_The problem_: Count how many lines of the material contain the string "THOUSANDS", then give that number and nothing more.
Segment Start: Excerpted data
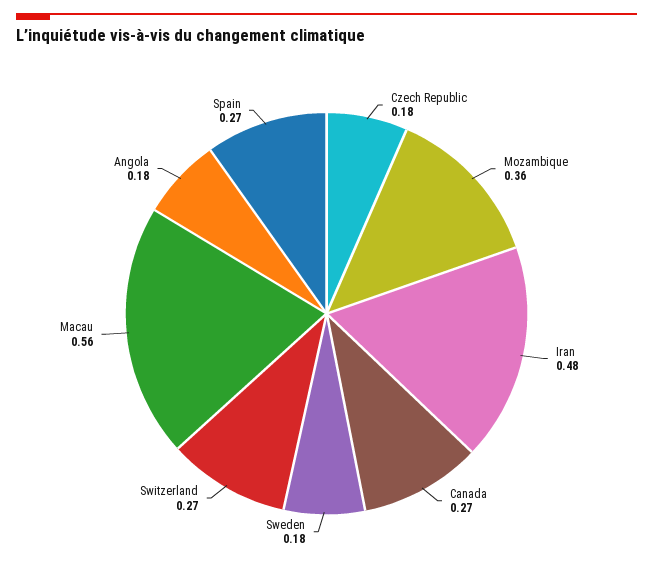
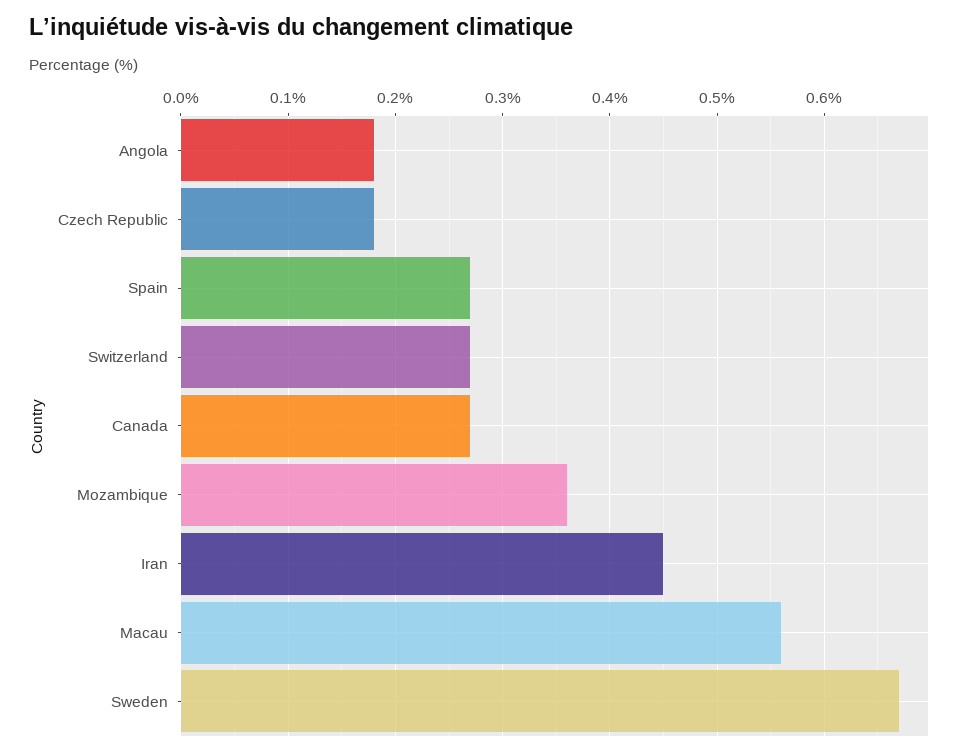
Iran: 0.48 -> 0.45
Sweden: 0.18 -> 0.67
Segment End: Excerpted data
Segment Start: Excerpted data
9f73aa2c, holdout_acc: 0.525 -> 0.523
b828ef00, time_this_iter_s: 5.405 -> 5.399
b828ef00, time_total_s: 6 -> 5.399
Segment End: Excerpted data
Segment Start: Excerpted data
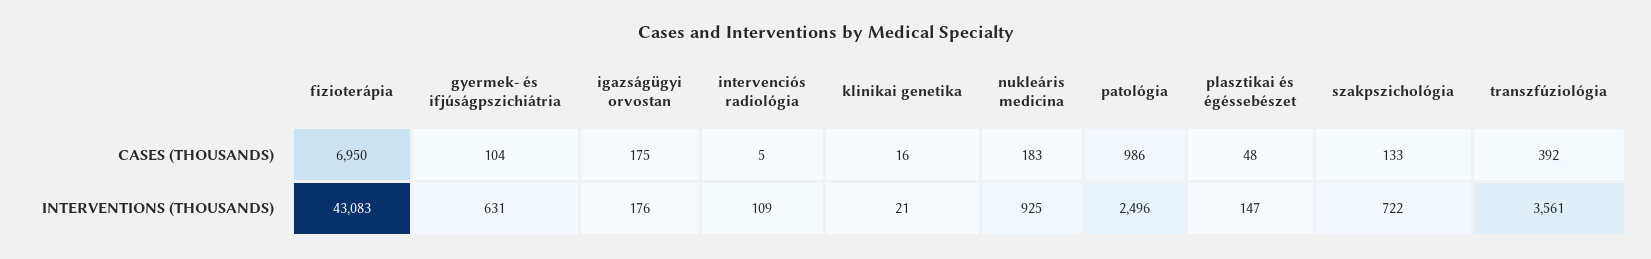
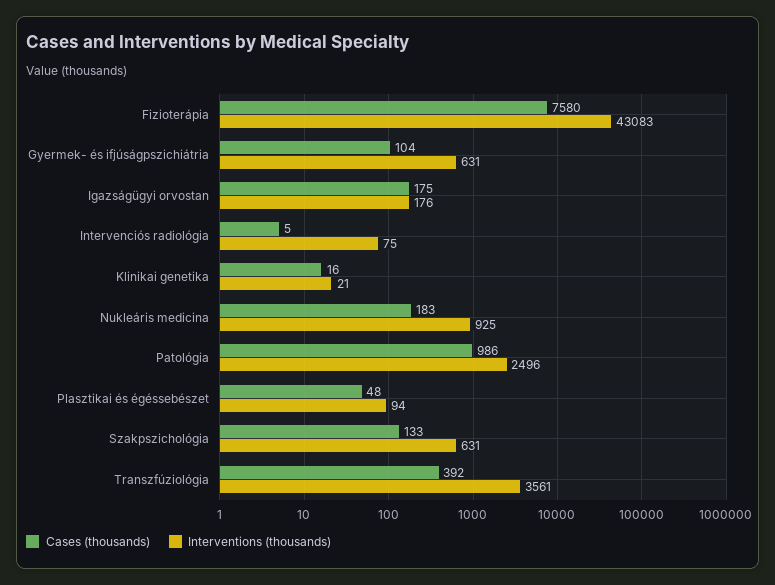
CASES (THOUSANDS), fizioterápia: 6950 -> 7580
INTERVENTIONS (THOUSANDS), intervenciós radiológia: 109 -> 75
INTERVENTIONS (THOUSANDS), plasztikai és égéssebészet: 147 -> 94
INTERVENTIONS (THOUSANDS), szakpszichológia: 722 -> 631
Segment End: Excerpted data
_Result of this task_: 4